Third year, exponentially

Today was the Third Annual Knitting in the Pasture With Sheep event, and the weather for it was glorious.  It's just a bunch of people in a pasture with a flock of sheep for a couple of hours, the humans talking and knitting (or crocheting) and the sheep running through periodically.  Last year they were calmer and checked out what we were working on, but last year was cold and rainy and we reached only 47 persons, which was three times what we'd had the first year.

The official picture in 2020, just before it poured rain and the humans left.

This year, the final count was 230 humans.  That's around six persons to each sheep, so no wonder they were a bit freaked out and preferred to hide in the corners of the field.

My friend took this photo - you can just barely see me near the solar panels.
Look for somebody in black with this shirt.  There were so many of us that other than
the official group photo, many of us took video to document all the humans.

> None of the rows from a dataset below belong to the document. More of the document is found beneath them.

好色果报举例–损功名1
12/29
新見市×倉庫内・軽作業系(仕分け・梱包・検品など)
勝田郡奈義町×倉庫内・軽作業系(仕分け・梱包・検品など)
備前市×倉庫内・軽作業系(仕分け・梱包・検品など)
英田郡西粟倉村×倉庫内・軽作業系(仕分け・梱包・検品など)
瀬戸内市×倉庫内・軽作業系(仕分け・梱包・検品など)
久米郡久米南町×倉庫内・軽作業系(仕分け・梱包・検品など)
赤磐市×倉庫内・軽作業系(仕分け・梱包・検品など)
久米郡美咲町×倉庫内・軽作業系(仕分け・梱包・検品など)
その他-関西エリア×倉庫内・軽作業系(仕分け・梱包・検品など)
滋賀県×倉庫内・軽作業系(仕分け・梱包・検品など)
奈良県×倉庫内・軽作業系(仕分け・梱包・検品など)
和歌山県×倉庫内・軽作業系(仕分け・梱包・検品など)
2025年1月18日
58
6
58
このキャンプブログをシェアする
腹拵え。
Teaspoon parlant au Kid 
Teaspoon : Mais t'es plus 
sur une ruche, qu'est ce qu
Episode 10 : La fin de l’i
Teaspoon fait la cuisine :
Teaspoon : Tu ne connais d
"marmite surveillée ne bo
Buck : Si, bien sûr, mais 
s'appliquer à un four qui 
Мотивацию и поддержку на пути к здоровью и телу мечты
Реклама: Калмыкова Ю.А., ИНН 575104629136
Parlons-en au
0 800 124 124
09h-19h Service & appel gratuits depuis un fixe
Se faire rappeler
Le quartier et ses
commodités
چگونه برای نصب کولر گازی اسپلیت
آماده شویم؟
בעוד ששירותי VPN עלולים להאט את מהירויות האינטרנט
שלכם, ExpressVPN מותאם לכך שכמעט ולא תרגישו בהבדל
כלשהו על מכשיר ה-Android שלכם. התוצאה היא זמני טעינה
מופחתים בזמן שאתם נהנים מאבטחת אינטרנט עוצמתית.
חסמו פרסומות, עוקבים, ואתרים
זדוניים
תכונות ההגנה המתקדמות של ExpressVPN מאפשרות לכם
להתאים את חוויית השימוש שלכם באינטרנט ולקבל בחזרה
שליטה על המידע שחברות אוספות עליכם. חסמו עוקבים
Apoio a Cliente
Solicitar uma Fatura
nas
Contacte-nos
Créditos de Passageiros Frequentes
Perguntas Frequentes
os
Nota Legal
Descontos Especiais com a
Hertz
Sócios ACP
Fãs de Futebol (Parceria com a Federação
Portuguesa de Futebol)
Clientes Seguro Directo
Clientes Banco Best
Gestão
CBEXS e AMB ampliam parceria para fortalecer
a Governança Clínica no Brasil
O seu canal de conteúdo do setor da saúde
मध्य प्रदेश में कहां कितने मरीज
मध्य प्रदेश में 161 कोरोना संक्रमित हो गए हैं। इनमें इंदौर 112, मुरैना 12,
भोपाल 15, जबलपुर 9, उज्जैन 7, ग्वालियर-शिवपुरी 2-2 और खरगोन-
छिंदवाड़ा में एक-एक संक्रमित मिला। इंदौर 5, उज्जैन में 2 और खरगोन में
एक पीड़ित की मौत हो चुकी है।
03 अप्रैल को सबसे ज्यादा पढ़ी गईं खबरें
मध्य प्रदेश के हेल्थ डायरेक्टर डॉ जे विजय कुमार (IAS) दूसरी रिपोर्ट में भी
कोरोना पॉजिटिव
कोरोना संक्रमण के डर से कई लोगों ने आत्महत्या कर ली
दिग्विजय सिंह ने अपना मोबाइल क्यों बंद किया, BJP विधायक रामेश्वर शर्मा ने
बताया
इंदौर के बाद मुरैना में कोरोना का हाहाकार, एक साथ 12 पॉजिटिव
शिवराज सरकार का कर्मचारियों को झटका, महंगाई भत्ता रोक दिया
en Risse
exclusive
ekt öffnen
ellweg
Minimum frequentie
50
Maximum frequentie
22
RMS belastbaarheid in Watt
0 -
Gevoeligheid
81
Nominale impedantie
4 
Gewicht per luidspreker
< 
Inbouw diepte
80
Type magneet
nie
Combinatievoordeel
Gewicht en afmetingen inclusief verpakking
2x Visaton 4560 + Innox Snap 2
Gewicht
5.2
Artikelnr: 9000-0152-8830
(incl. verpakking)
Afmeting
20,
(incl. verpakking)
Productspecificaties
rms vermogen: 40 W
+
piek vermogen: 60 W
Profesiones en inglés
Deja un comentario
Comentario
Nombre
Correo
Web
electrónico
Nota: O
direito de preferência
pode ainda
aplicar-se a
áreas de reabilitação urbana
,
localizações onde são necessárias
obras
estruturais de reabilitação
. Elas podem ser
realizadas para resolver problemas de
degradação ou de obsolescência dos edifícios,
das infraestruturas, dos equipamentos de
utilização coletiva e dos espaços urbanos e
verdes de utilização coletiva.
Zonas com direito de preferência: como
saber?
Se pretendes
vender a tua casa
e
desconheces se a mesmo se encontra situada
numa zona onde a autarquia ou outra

I took a hat on a circular needle in a very appropriate project bag (they call it a 'yarn pouch'):

The pattern is Barleylight by Tin Can Knits.  I'd started it, realized that it was coming out too big, so instead of my morning walk I quickly frogged and cast on, and by the end of the event the ribbing was done.  Yarn is some random handdyed from my stash that was wound and has no tag.

I had fun.


Mid-Month Resolutions Update

I managed to get a hand-sprain at the beginning of the month, so fiber work was curtained, and thus no progress to speak of on UFOs or my KnitTalk Q3 Make-Along project.  As you can see, I am doing better, and I've been focusing on items for the group that collects for orphans in Kazakhstan.  I want to get the box filled and shipped and be done - then I see somebody needs mittens, or whatever, and I happen to have yarn that I want to use up, and so........

I have been reading, though.  The current book is My Dear Hamilton which is thick in the number of pages but flimsy in physical construction.  It's not an intellectually heavy read, but interesting in the character studies it presents.  I'm about a third of the way through.